→ **BRIEF A**
Could you print the Miss J Drummond excerpt exactly, from "Address entry for" to "records and books."?

→ **EXCERPTED PASSAGE**
▼▼▼

Miss J Drummond: a life of striking contrasts

By Collections blog

The Miracle Workers Research Project began in 2021, with research volunteers striving to find out more about the 30,000 people who worked at HM Factory Gretna in World War One. In the months since, many fascinating and previously unknown histories have been uncovered. Today, volunteer Cathy writes about her research into Miss J Drummond.

Miss J Drummond worked as a member of staff at the Dornock site of the Gretna Munitions Factory, with a tantalising entry in the Dornock Souvenir magazine providing her address as ‘Megginch Castle, Errol, Perthshire’.

Address entry for Miss J Drummond, Dornock Souvenir Magazine

From this address, it has been possible to find out something more about Miss Jean Drummond’s remarkable life and that of her family via family history websites, historic newspaper records and books.

It seems that Megginch castle is no ordinary castle, and that the Drummond family is no ordinary family, for their outstanding visionary achievements in agriculture, marine engineering and their lives of public service, amongst other things. There is an adventurous, pioneering quality of the family described in the words of John Drummond, Jean’s brother, as “the usual family spirit of being different” and there is a family motto of “marte at arte”, which John translated as meaning ‘by hook or by crook.’[i]

Jean’s family – early years at Megginch Castle

Megginch Castle is a 15th Century Castle situated on the Carse of Gowrie near Perth, Scotland, that has been in the Drummond family since 1661.[ii] It has ancient yew trees believed to date from a monastic community and is in an area known for its fruit-growing.

▲▲▲

→ **GIVEN DATA**
▼▼▼

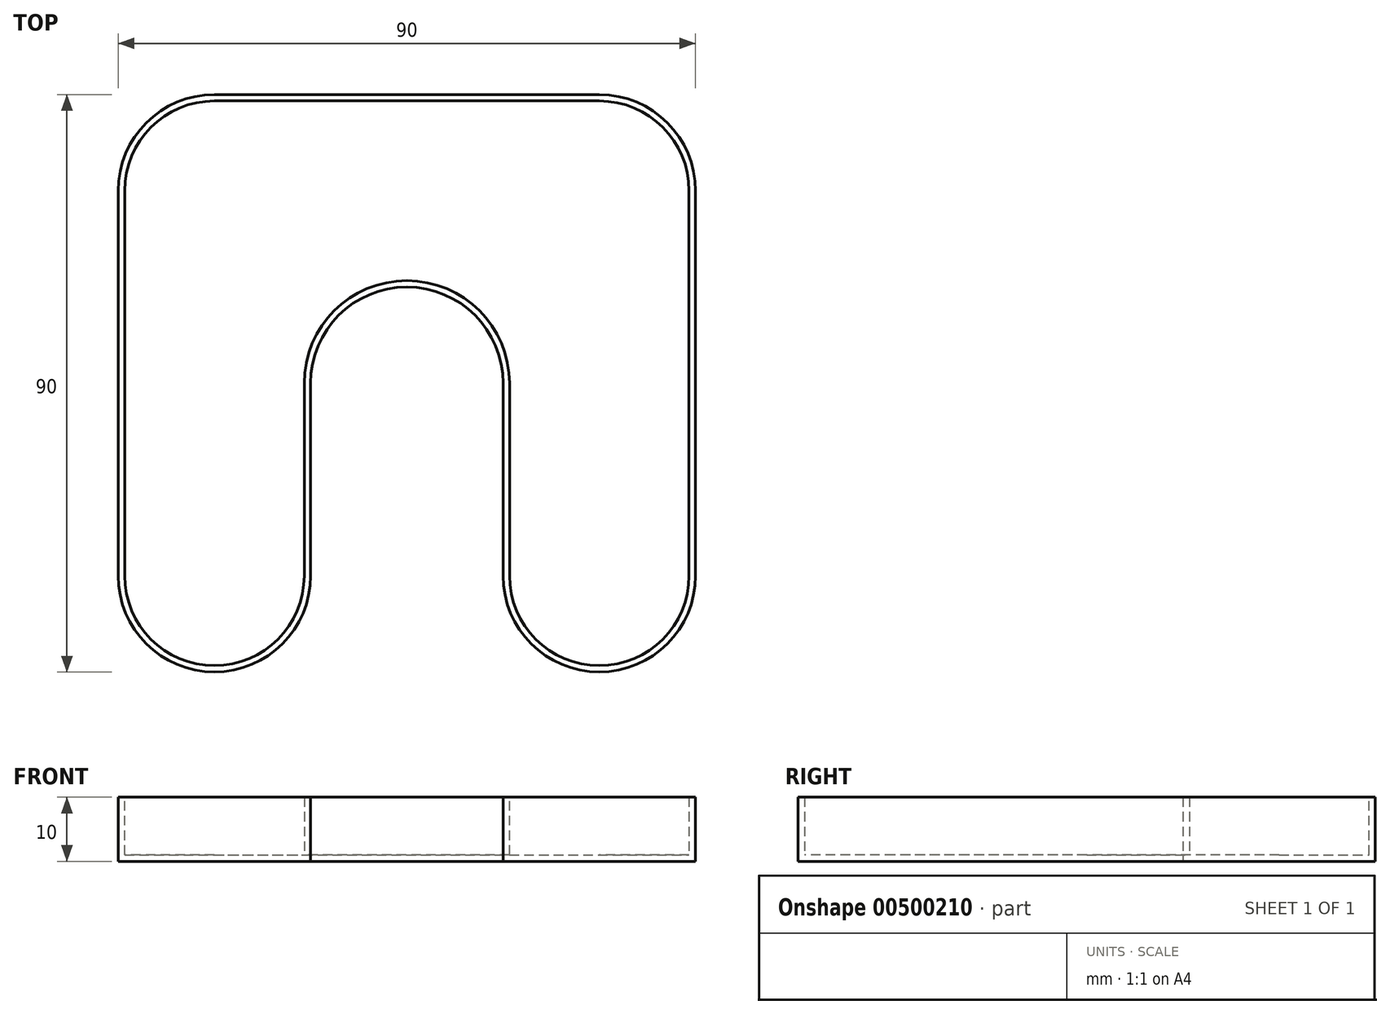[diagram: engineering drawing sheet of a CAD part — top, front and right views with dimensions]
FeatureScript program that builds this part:
annotation { "Feature Type Name" : "Feature", "Feature Type Description" : "" }
export const myFeature = defineFeature(function(context is Context, id is Id, definition is map)
    precondition{}
    {
        {
            var Q0;
            Q0=qCreatedBy(makeId("Top.planeOp"),FACE);
            var sketch = newSketch(context, id + "F0", { "sketchPlane" : qUnion([Q0])});
            skLineSegment(sketch, "E0", {"start": v(-90, 15) * mm, "end": v(-90, 75) * mm});
            skLineSegment(sketch, "E1", {"start": v(-75, 90) * mm, "end": v(-15, 90) * mm});
            skLineSegment(sketch, "E2", {"start": v(0, 75) * mm, "end": v(0, 15) * mm});
            skLineSegment(sketch, "E3", {"start": v(-15, 0) * mm, "end": v(-15, 0) * mm});
            skLineSegment(sketch, "E4", {"start": v(-30, 15) * mm, "end": v(-30, 45) * mm});
            skLineSegment(sketch, "E5", {"start": v(-45, 60) * mm, "end": v(-45, 60) * mm});
            skLineSegment(sketch, "E6", {"start": v(-60, 45) * mm, "end": v(-60, 15) * mm});
            skLineSegment(sketch, "E7", {"start": v(-75, 0) * mm, "end": v(-75, 0) * mm});
            skPoint(sketch, "E8.visualSharp", {"position": v(-90, 90) * mm});
            skArc(sketch, "E8.filletArc", {"start": v(-75, 90) * mm, "mid": v(-85.6, 85.6) * mm, "end": v(-90, 75) * mm});
            skPoint(sketch, "E9.visualSharp", {"position": v(0, 90) * mm});
            skArc(sketch, "E9.filletArc", {"start": v(0, 75) * mm, "mid": v(-4.4, 85.6) * mm, "end": v(-15, 90) * mm});
            skPoint(sketch, "E10.visualSharp", {"position": v(0, 0) * mm});
            skArc(sketch, "E10.filletArc", {"start": v(-15, 0) * mm, "mid": v(-4.4, 4.4) * mm, "end": v(0, 15) * mm});
            skPoint(sketch, "E11.visualSharp", {"position": v(-30, 0) * mm});
            skArc(sketch, "E11.filletArc", {"start": v(-30, 15) * mm, "mid": v(-25.6, 4.4) * mm, "end": v(-15, 0) * mm});
            skPoint(sketch, "E12.visualSharp", {"position": v(-30, 60) * mm});
            skArc(sketch, "E12.filletArc", {"start": v(-30, 45) * mm, "mid": v(-34.4, 55.6) * mm, "end": v(-45, 60) * mm});
            skPoint(sketch, "E13.visualSharp", {"position": v(-60, 60) * mm});
            skArc(sketch, "E13.filletArc", {"start": v(-45, 60) * mm, "mid": v(-55.6, 55.6) * mm, "end": v(-60, 45) * mm});
            skPoint(sketch, "E14.visualSharp", {"position": v(-60, 0) * mm});
            skArc(sketch, "E14.filletArc", {"start": v(-75, 0) * mm, "mid": v(-64.4, 4.4) * mm, "end": v(-60, 15) * mm});
            skPoint(sketch, "E15.visualSharp", {"position": v(-90, 0) * mm});
            skArc(sketch, "E15.filletArc", {"start": v(-90, 15) * mm, "mid": v(-85.6, 4.4) * mm, "end": v(-75, 0) * mm});
            skSolve(sketch);
        }
        {
            var Q0;
            Q0 = qSketchRegion(id + "F0", true);
            var Q1;
            Q1=makeQuery(id+"F0.imprint","IMPRINT",FACE,{"disambiguationData":[TD([[makeQuery(id+"F0.imprint","IMPRINT",EDGE,{"derivedFrom":sQuery(id+"F0.wireOp",EDGE,"E0")}),-1.0]])]});
            extrude(context, id + "F1", {"entities" : qUnion([Q0, Q1]), "depth" : 10 * mm});
        }
        {
            var Q0;
            Q0=makeQuery(id+"F1.opExtrude","CAP_FACE",FACE,{"disambiguationData":[OSD([sQuery(id+"F0.wireOp",EDGE,"E0"),sQuery(id+"F0.wireOp",EDGE,"E1"),sQuery(id+"F0.wireOp",EDGE,"E2"),sQuery(id+"F0.wireOp",EDGE,"E4"),sQuery(id+"F0.wireOp",EDGE,"E6"),sQuery(id+"F0.wireOp",EDGE,"E8.filletArc"),sQuery(id+"F0.wireOp",EDGE,"E9.filletArc"),sQuery(id+"F0.wireOp",EDGE,"E10.filletArc"),sQuery(id+"F0.wireOp",EDGE,"E11.filletArc"),sQuery(id+"F0.wireOp",EDGE,"E12.filletArc"),sQuery(id+"F0.wireOp",EDGE,"E13.filletArc"),sQuery(id+"F0.wireOp",EDGE,"E14.filletArc"),sQuery(id+"F0.wireOp",EDGE,"E15.filletArc")])],"isStart":false});
            shell(context, id + "F2", {"entities" : qUnion([Q0]), "thickness" : 1 * mm});
        }
    });
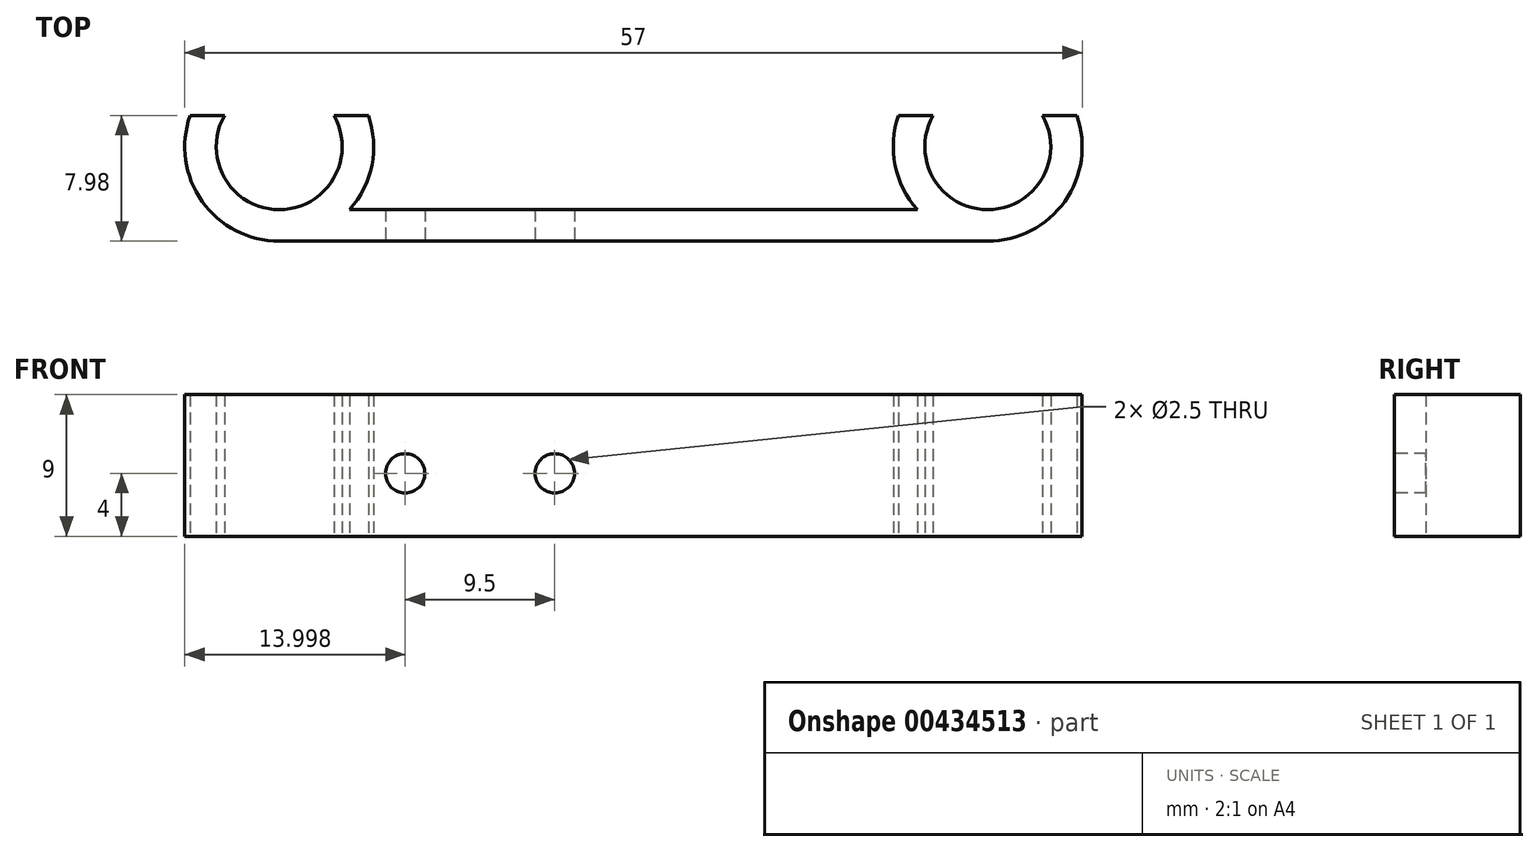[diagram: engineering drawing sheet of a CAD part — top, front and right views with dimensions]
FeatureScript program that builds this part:
annotation { "Feature Type Name" : "Feature", "Feature Type Description" : "" }
export const myFeature = defineFeature(function(context is Context, id is Id, definition is map)
    precondition{}
    {
        {
            var Q0;
            Q0=qCreatedBy(makeId("Top.planeOp"),FACE);
            var sketch = newSketch(context, id + "F0", { "sketchPlane" : qUnion([Q0])});
            skArc(sketch, "E0", {"start": v(-19.73, 7.98) * mm, "mid": v(-14.06, 0) * mm, "end": v(-8.4, 7.98) * mm});
            skLineSegment(sketch, "E1.right", {"start": v(278.54, 89.36) * mm, "end": v(278.54, 0) * mm});
            skArc(sketch, "E2", {"start": v(-17.54, 7.98) * mm, "mid": v(-14.06, 2) * mm, "end": v(-10.59, 7.98) * mm});
            skLineSegment(sketch, "E3.top", {"start": v(-19.73, 7.98) * mm, "end": v(-17.54, 7.98) * mm});
            skLineSegment(sketch, "E4.trimOffspring", {"start": v(-10.59, 7.98) * mm, "end": v(-8.4, 7.98) * mm});
            skArc(sketch, "E5", {"start": v(25.27, 7.98) * mm, "mid": v(30.94, 0) * mm, "end": v(36.6, 7.98) * mm});
            skArc(sketch, "E6", {"start": v(27.46, 7.98) * mm, "mid": v(30.94, 2) * mm, "end": v(34.41, 7.98) * mm});
            skLineSegment(sketch, "E7.top", {"start": v(25.27, 7.98) * mm, "end": v(27.46, 7.98) * mm});
            skLineSegment(sketch, "E8.trimOffspring", {"start": v(34.41, 7.98) * mm, "end": v(36.6, 7.98) * mm});
            skLineSegment(sketch, "E9.bottom", {"start": v(-14.06, 0) * mm, "end": v(30.94, 0) * mm});
            skLineSegment(sketch, "E10", {"start": v(-14.06, 0) * mm, "end": v(-14.06, 2) * mm});
            skLineSegment(sketch, "E11", {"start": v(-14.06, 2) * mm, "end": v(30.94, 2) * mm});
            skLineSegment(sketch, "E12", {"start": v(30.94, 2) * mm, "end": v(30.94, 0) * mm});
            skLineSegment(sketch, "E13", {"start": v(-18.06, 6) * mm, "end": v(41.26, 6) * mm, "construction": true});
            skPoint(sketch, "E14", {"position": v(34.94, 6) * mm});
            skSolve(sketch);
        }
        {
            var Q0;
            Q0=qSketchRegion(id+"F0",true);
            extrude(context, id + "F1", {"entities" : qUnion([Q0]), "depth" : 9 * mm});
        }
        {
            var Q0;
            Q0=qCreatedBy(makeId("Front.planeOp"),FACE);
            var sketch = newSketch(context, id + "F2", { "sketchPlane" : qUnion([Q0])});
            skCircle(sketch, "E15", {"center": v(-6.06, 4) * mm, "radius": 1.25 * mm});
            skCircle(sketch, "E16", {"center": v(3.44, 4) * mm, "radius": 1.25 * mm});
            skSolve(sketch);
        }
        {
            var Q0;
            Q0=qSketchRegion(id+"F2",true);
            extrude(context, id + "F3", {"entities" : qUnion([Q0]), "operationType" : NewBodyOperationType.REMOVE, "oppositeDirection" : true, "depth" : 2 * mm});
        }
    });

▲▲▲

→ **BRIEF B**
Can you list every line of the listing that contains the string "center", treating uppercase and lowercase as different?

→ **TASK RESPONSE A**
Address entry for Miss J Drummond, Dornock Souvenir Magazine

From this address, it has been possible to find out something more about Miss Jean Drummond’s remarkable life and that of her family via family history websites, historic newspaper records and books.

→ **TASK RESPONSE B**
            skCircle(sketch, "E15", {"center": v(-6.06, 4) * mm, "radius": 1.25 * mm});
            skCircle(sketch, "E16", {"center": v(3.44, 4) * mm, "radius": 1.25 * mm});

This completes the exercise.